When I came to New England College my freshman year, you could say I was highly unprepared for winter. Dazed and confused, I moved through September sweating and stressed. My backpack contained every textbook, notebook, pencil, and eraser I owned. This caused me to present like a red-faced, speed walking turtle that always looked stressed.
The harsh sunbeams of September became less intense in October, the leaves lost their sweet summer greens and traded them in for a watercolor array of fiery oranges, vibrant reds, and honeycomb yellows. When the leaves changed and the foliage came to its peak, I learned to lighten the load I carried in my backpack. As I speed walked to class, I noticed the air felt much cooler than I had known it to be growing up. Goosebumps ran up my arms, foreshadowing what was to come.
I grew up on Cape Cod. The last time I can recall having snow that stuck to the ground was in middle school; every snowfall was like a good dream, disappearing by morning. I was used to shrugging on a heavy sweatshirt and riding the winter season out. I was the person people with real winter coats would look at bewildered, thinking, is she crazy? The saltwater created a buffer, never letting the Cape or me get too cold. I became oblivious to the fact that once I moved away from my warm saltwater security blanket, I would come to know what being cold really felt like.
But I did, I fled the Cape and journeyed to New England College. The ocean became farther away from me than it had ever been; I was landlocked and cold.
I refused to buy a winter jacket until January of my freshman year. I remember my roommate stuffing me in her car and driving me to a Marshall’s, insisting we were not leaving until I bought a jacket. I scanned the aisles, peppered with fuzzy sweater, peacoats and down jackets. I was nearly frozen at this point, my bone white hands grasping the cheapest jacket I could find. It was a big, gold puffer jacket and I will never forget it. This fraud of a jacket did not do much for me except make me look like a tacky disco ball and clash with my blonde hair; neither of which lasted.
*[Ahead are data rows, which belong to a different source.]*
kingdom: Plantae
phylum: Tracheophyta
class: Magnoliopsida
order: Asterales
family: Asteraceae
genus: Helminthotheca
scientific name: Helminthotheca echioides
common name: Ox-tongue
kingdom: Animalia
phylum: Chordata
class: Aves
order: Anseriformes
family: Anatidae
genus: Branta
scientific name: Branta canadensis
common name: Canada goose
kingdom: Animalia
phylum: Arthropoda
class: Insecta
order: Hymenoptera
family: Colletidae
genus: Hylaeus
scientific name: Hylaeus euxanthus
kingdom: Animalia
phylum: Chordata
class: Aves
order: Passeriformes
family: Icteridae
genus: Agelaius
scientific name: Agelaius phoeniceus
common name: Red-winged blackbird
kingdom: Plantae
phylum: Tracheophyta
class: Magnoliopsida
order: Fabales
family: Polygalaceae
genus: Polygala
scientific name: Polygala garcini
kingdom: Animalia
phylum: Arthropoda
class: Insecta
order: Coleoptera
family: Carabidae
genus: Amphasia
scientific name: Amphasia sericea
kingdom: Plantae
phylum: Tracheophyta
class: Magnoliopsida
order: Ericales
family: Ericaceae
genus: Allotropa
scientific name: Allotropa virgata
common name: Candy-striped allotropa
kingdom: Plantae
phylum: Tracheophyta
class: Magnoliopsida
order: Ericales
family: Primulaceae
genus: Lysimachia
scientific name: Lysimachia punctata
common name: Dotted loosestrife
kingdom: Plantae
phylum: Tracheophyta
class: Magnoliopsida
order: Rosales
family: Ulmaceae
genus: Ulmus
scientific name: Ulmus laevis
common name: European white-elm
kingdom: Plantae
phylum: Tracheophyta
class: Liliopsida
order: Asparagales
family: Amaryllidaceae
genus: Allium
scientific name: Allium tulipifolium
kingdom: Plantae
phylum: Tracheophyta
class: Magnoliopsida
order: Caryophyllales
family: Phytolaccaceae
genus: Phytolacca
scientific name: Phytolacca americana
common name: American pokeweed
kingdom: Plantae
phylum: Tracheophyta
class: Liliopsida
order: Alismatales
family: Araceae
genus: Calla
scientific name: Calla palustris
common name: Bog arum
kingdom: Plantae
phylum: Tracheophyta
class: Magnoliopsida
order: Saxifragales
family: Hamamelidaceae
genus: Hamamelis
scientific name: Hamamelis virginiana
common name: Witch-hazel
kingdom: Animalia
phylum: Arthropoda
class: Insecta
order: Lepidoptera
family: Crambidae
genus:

I bought a nicer coat halfway through my sophomore year, my big splurge. It was long, blue and had a thin layer of down. It even said Columbia on the sleeve, so in my mind, this label was a promise of warmth, reassuring somehow. It was enough for a crisp fall festival or early morning pumpkin picking under light cloud cover. I was not enough for winter.
New Hampshire winters are no joke. If you drive around most towns, there are homes with wood lining the sides like a fortress, an armor that waves its mighty fist at the invisible winter that approaches saying, “You won’t get us this year!” Smoke billows out of chimneys in triumph and folks start talking about ordering cords of wood and kindling; apparently there is a difference between a wood stove and fireplace. The word ‘furnace’ is a smack in the face here. If all of this is confusing to you, then I regret to inform you that you are me four years ago: highly unprepared.
Fall seems to vanish overnight. The temperatures drop gently at first and then all at once, plummeting closer and closer to zero. Walking outside in the morning is nearly as good as having a cup of coffee, the bitter cold washing over you in the same way caffeine pumps through your body. The air quickly gives way to big, cotton ball white flakes that free fall into giant mounds of snow, the plows roar through quite Henniker and make sidewalks unrecognizable. This feeling is truly indescribable until you are feeling the wrath of the New Hampshire mountaintops hurdling wind, snow, and black ice all over the place.
It took me until my senior year to buy a thick down coat that swallows me up whole and could double as a sleeping bag; however, it retains so much warmth I do not care how silly it looks. If the only advice I can provide to the freshman is to find a good winter coat that will warm them up for the next four years, that will be enough for me.